Can someone please tell me, the coordinate transformation that will make the following metric:

$$ds^2=dr^2 + r^2d\theta^2$$

look locally flat? Many thanks.

2. Sep 24, 2006

### George Jones

Staff Emeritus
I think that the transformation is already very familiar to you.

3. Sep 24, 2006

### masudr

Heh, fair enough. So I did sit down and think about it for a bit, and is it this one?
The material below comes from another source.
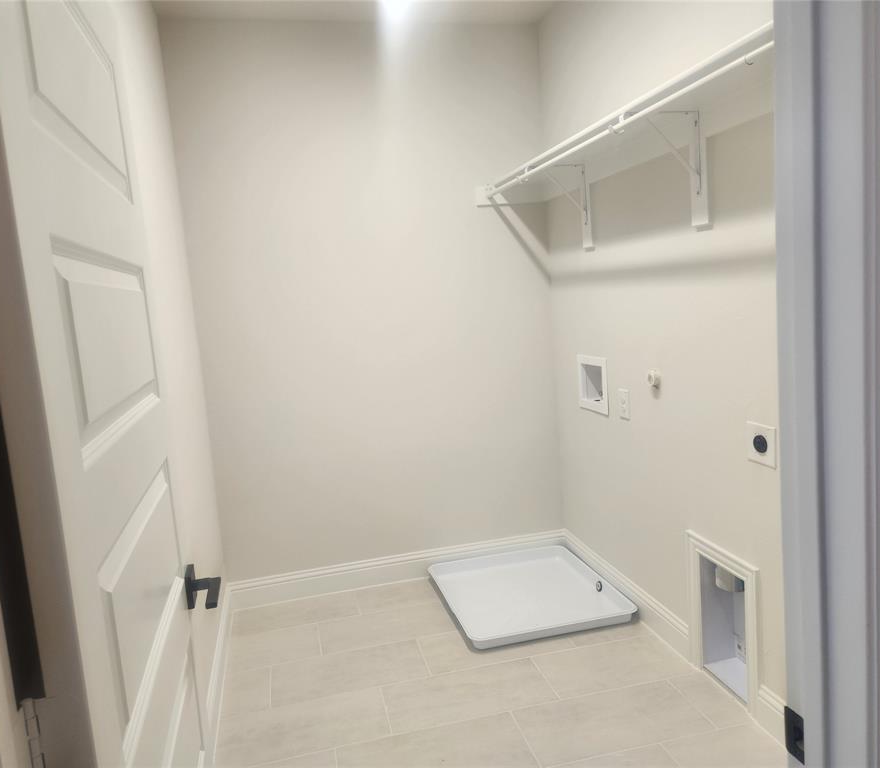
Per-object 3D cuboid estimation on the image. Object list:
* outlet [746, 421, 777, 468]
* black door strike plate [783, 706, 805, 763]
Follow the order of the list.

$$\left( \begin{array}{clrr} r' \\ \theta' \end{array} \right) = \left( \begin{array}{clrr} 1 & 0 \\ 0 & \mbox{\frac{1}{r}} \end{array} \right) \left( \begin{array}{clrr} r \\ \theta \end{array} \right)$$

So that:

$$dx'^\mu = \left( \begin{array}{clrr} dr' \\ d\theta' \end{array} \right) = \left( \begin{array}{clrr} dr \\ \mbox{\frac{d\theta}{r}} \end{array} \right)$$

So that:

$$ds^2 = dr^2 + d\theta ^2$$

Last edited: Sep 24, 2006
4. Sep 24, 2006

### George Jones

Staff Emeritus
Careful, if, e.g.,

$$\theta' = \frac{\theta}{r},$$

then

$$d \theta' = \frac{\partial \theta'}{\partial r} d r + \frac{\partial \theta'}{\partial \theta} d \theta.$$

Also, I'm now a bit confused. When, I first responded, I didn't really read the title of the thread. The metric you give in the original post seems not to be the metric for a 2-sphere. It looks more like the metric 2-dimensional plane written in terms of polar coordinates, and hence my first reply.